The Volokh Conspiracy
Mostly law professors | Sometimes contrarian | Often libertarian | Always independent
This morning, the Supreme Court released decisions in three cases. Among the three was BNSF Railway Co. v. Loos, a dispute over whether a railroad's payment to an employee for work-time lost due to an on-the-job injury should be treated as taxable compensation. Justice Ginsburg wrote the opinion for the court, endorsing the railroad's view that such a payment is taxable compensation. Justice Gorsuch, joined by Justice Thomas, dissented.
In addition to challenging the majority's interpretation of the relevant statutes, Justice Gorsuch took the opportunity to renew his criticism of the Chevron doctrine, while noting his relief that no justice saw the need to defer to the opinion of the Internal Revenue Service as to how to resolve this case. After explaining why he rejected BNSF Railway's position based upon the relevant statute's text and history, Gorsuch finished off his opinion with the following:
By this point BNSF is left with only one argument, which it treats as no more than a last resort: Chevron deference. In the past, the briefs and oral argument in this case likely would have centered on whether we should defer to the IRS's administrative interpretation of the RRTA. After all, the IRS (at least today) agrees with BNSF's interpretation that "compensation . . . for services rendered" includes damages for personal injuries. And the Chevron doctrine, if it retains any force, would seem to allow BNSF to parlay any statutory ambiguity into a colorable argument for judicial deference to the IRS's view, regardless of the Court's best independent understanding of the law. See Chevron U. S. A. Inc. v. Natural Resources Defense Council, Inc., 467 U. S. 837 (1984). Of course, any Chevron analysis here would be complicated by the government's change of heart. For if [Social Security Board v.] Nierotko is as relevant as BNSF contends, then it must also be relevant that, back when Nierotko was decided, the IRS took the view that the term "wages" in the Social Security Act did not include backpay awards for wrongful termination. See 327 U. S., at 366–367. And if "wages" don't include backpay awards for wrongful terminations, it's hard to see how "compensation . . . for services rendered" might include damages for an act of negligence. Still, even with the complications that follow from executive agencies' penchant for changing their views about the law's meaning almost as often as they change administrations, a plea for deference surely would have enjoyed pride of place in BNSF's submission not long ago.

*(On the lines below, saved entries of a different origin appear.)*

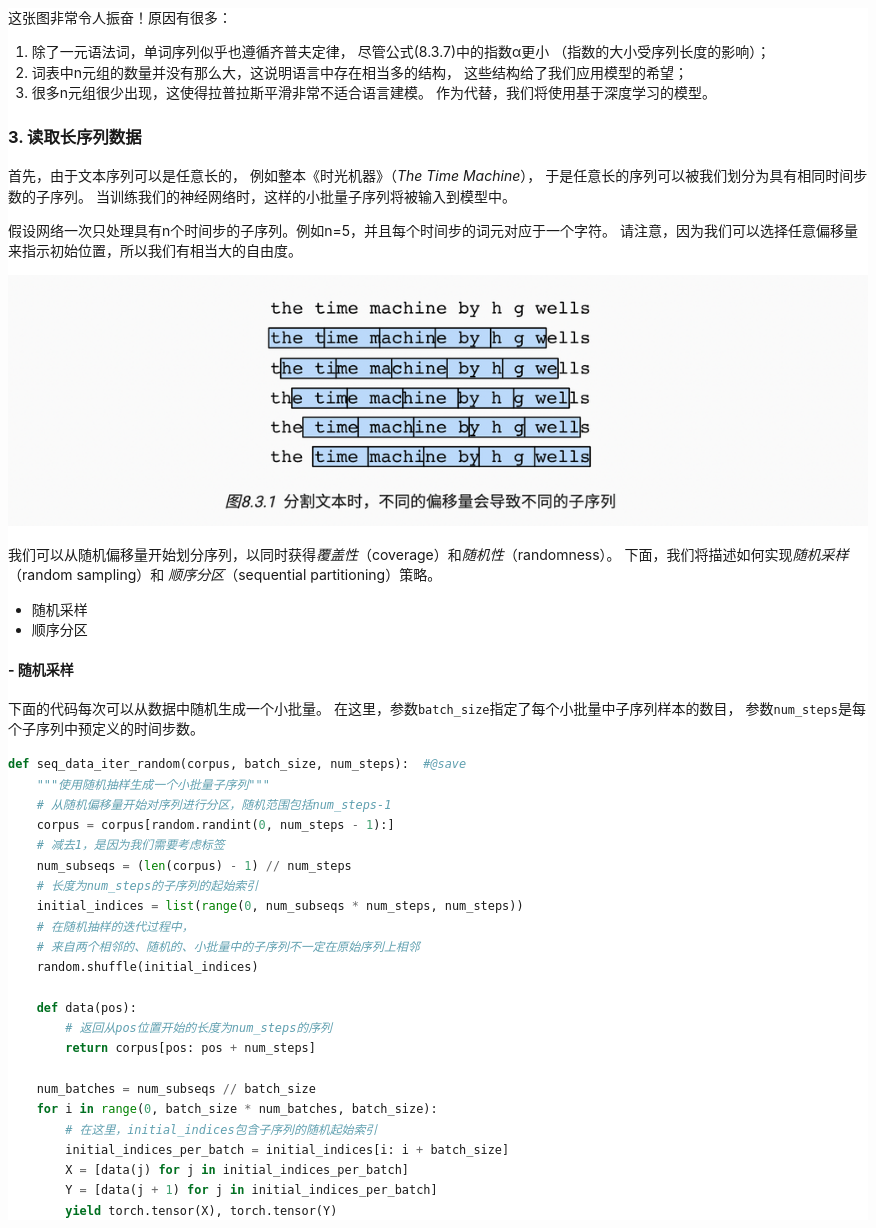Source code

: 这张图非常令人振奋！原因有很多：

1. 除了一元语法词，单词序列似乎也遵循齐普夫定律， 尽管公式(8.3.7)中的指数α更小 （指数的大小受序列长度的影响）；
2. 词表中n元组的数量并没有那么大，这说明语言中存在相当多的结构， 这些结构给了我们应用模型的希望；
3. 很多n元组很少出现，这使得拉普拉斯平滑非常不适合语言建模。 作为代替，我们将使用基于深度学习的模型。



### 3. 读取长序列数据

首先，由于文本序列可以是任意长的， 例如整本《时光机器》（*The Time Machine*）， 于是任意长的序列可以被我们划分为具有相同时间步数的子序列。 当训练我们的神经网络时，这样的小批量子序列将被输入到模型中。 

假设网络一次只处理具有n个时间步的子序列。例如n=5，并且每个时间步的词元对应于一个字符。 请注意，因为我们可以选择任意偏移量来指示初始位置，所以我们有相当大的自由度。

![image-20240827下午50158281](assets/image-20240827下午50158281.png)

我们可以从随机偏移量开始划分序列，以同时获得*覆盖性*（coverage）和*随机性*（randomness）。 下面，我们将描述如何实现*随机采样*（random sampling）和 *顺序分区*（sequential partitioning）策略。

- 随机采样
- 顺序分区



#### - 随机采样

下面的代码每次可以从数据中随机生成一个小批量。 在这里，参数`batch_size`指定了每个小批量中子序列样本的数目， 参数`num_steps`是每个子序列中预定义的时间步数。

```python
def seq_data_iter_random(corpus, batch_size, num_steps):  #@save
    """使用随机抽样生成一个小批量子序列"""
    # 从随机偏移量开始对序列进行分区，随机范围包括num_steps-1
    corpus = corpus[random.randint(0, num_steps - 1):]
    # 减去1，是因为我们需要考虑标签
    num_subseqs = (len(corpus) - 1) // num_steps
    # 长度为num_steps的子序列的起始索引
    initial_indices = list(range(0, num_subseqs * num_steps, num_steps))
    # 在随机抽样的迭代过程中，
    # 来自两个相邻的、随机的、小批量中的子序列不一定在原始序列上相邻
    random.shuffle(initial_indices)

    def data(pos):
        # 返回从pos位置开始的长度为num_steps的序列
        return corpus[pos: pos + num_steps]

    num_batches = num_subseqs // batch_size
    for i in range(0, batch_size * num_batches, batch_size):
        # 在这里，initial_indices包含子序列的随机起始索引
        initial_indices_per_batch = initial_indices[i: i + batch_size]
        X = [data(j) for j in initial_indices_per_batch]
        Y = [data(j + 1) for j in initial_indices_per_batch]
        yield torch.tensor(X), torch.tensor(Y)
```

But nothing like that happened here. BNSF devoted scarcely any of its briefing to Chevron. At oral argument, BNSF's lawyer didn't even mention the case until the final seconds—and even then "hate[d] to cite" it. Tr. of Oral Arg. 58. No doubt, BNSF proceeded this way well aware of the mounting criticism of Chevron deference. See, e.g., Pereira v. Sessions, 585 U. S. ___, ___–___ (2018) (Kennedy, J., concurring). And no doubt, too, this is all to the good. Instead of throwing up our hands and letting an interested party—the federal government's executive branch, no less—dictate an inferior interpretation of the law that may be more the product of politics than a scrupulous reading of the statute, the Court today buckles down to its job of saying what the law is in light of its text, its context, and our precedent. Though I may disagree with the result the Court reaches, my colleagues rightly afford the parties before us an independent judicial interpretation of the law. They deserve no less.
Given the Supreme Court's treatment of Chevron last term, this opinion is notable, for Justice Gorsuch is suggesting that advocates may wish to de-emphasize Chevron-based arguments. At the same time, the Court has seemed less interested in relying upon Chevron to decide cases. This poses the possibility that the Court may not get around to overturning or narrowing Chevron. Instead, it could simply stop relying upon it, and hope that agencies get the message.

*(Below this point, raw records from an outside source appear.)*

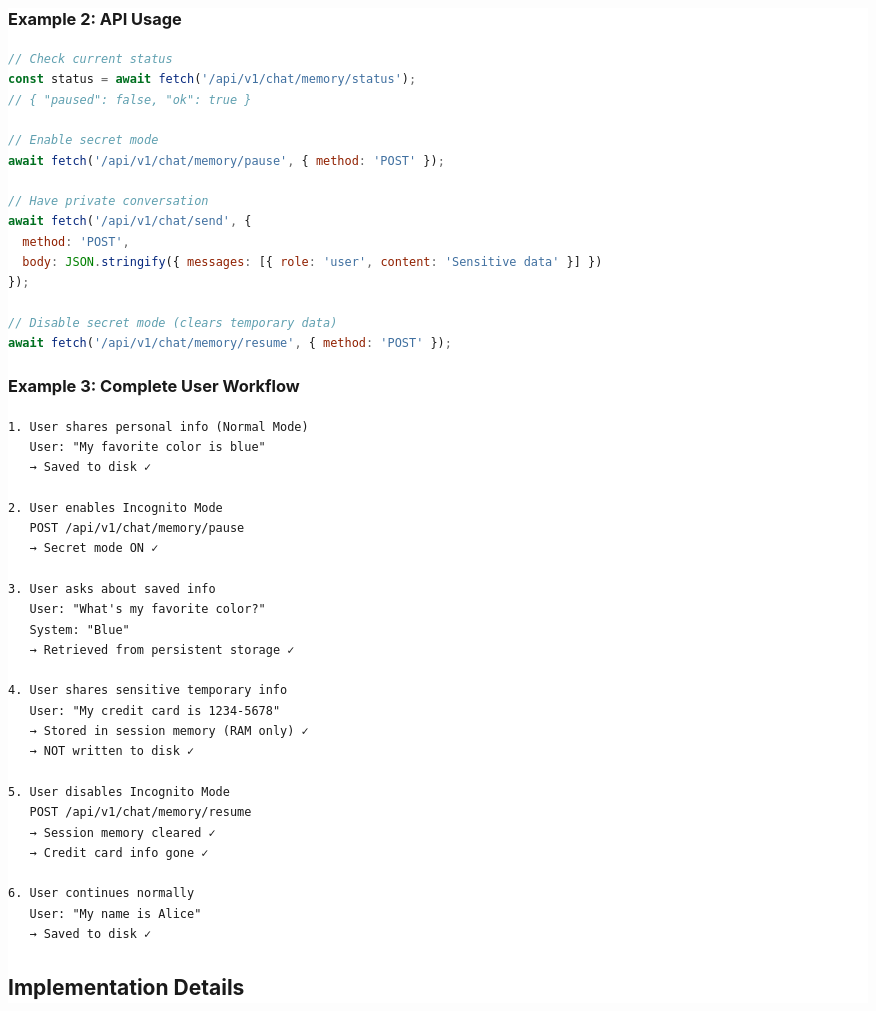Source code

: ### Example 2: API Usage

```javascript
// Check current status
const status = await fetch('/api/v1/chat/memory/status');
// { "paused": false, "ok": true }

// Enable secret mode
await fetch('/api/v1/chat/memory/pause', { method: 'POST' });

// Have private conversation
await fetch('/api/v1/chat/send', {
  method: 'POST',
  body: JSON.stringify({ messages: [{ role: 'user', content: 'Sensitive data' }] })
});

// Disable secret mode (clears temporary data)
await fetch('/api/v1/chat/memory/resume', { method: 'POST' });
```

### Example 3: Complete User Workflow

```
1. User shares personal info (Normal Mode)
   User: "My favorite color is blue"
   → Saved to disk ✓

2. User enables Incognito Mode
   POST /api/v1/chat/memory/pause
   → Secret mode ON ✓

3. User asks about saved info
   User: "What's my favorite color?"
   System: "Blue" 
   → Retrieved from persistent storage ✓

4. User shares sensitive temporary info
   User: "My credit card is 1234-5678"
   → Stored in session memory (RAM only) ✓
   → NOT written to disk ✓

5. User disables Incognito Mode
   POST /api/v1/chat/memory/resume
   → Session memory cleared ✓
   → Credit card info gone ✓

6. User continues normally
   User: "My name is Alice"
   → Saved to disk ✓
```

## Implementation Details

Two other quick points. First, many groups predicted that Justice Gorsuch would be a predictable "pro-business" vote on the Supreme Court, this is the second time in the past two months that Justice Gorsuch has authored an opinion opposite the position urged by business groups (and, in both cases, he sided with transportation workers). Why ,it is almost as if his decisions are dictated by his view of the law, and not whether business interests "win" or "lose"—which is how it should be.
Second, BNSF Railway was one of two majority opinions by Justice Ginsburg released today. (The other was in Fourth Estate Public Benefit Group v. Wall-Street.com.) Whatever one thinks of the opinions, they should quell any fears about Justice Ginsburg's health or vitality, as the Notorious RBG was apparently quite productive while recovering from her recent medical procedures.